Exercise: Copy the lines below verbatim, but only from the line containing "Ihr Einverständnis, alle" through the end of the data.

(Beginning of Available data)

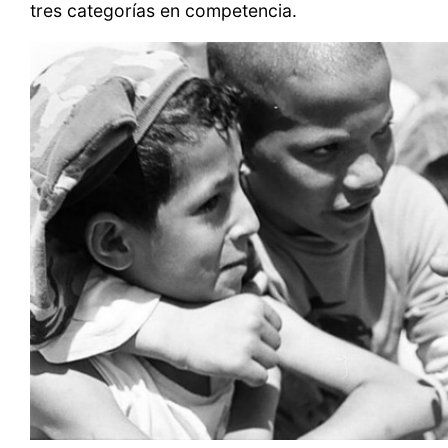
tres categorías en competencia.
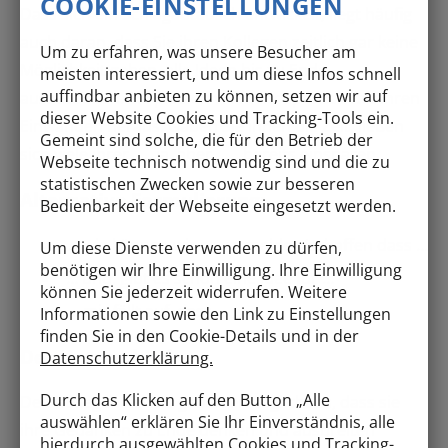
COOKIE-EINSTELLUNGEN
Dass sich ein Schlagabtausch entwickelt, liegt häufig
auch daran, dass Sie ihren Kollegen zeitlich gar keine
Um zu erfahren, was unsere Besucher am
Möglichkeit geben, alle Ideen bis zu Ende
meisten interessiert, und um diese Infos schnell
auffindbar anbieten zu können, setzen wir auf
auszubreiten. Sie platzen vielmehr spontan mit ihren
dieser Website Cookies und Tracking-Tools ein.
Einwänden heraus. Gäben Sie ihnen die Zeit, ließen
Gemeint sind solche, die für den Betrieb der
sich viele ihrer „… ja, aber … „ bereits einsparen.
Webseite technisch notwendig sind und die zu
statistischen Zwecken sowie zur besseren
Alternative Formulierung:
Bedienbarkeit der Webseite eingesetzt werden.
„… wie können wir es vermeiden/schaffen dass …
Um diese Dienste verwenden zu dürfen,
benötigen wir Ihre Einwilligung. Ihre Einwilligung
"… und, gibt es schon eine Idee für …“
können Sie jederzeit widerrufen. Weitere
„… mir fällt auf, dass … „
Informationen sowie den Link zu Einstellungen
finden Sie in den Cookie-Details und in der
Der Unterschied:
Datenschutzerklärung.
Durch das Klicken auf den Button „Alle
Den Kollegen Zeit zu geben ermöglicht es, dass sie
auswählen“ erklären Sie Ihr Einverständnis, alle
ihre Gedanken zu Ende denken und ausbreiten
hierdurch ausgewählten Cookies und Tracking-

(End of Available data)

Solved exercise:
auswählen“ erklären Sie Ihr Einverständnis, alle
ihre Gedanken zu Ende denken und ausbreiten
hierdurch ausgewählten Cookies und Tracking-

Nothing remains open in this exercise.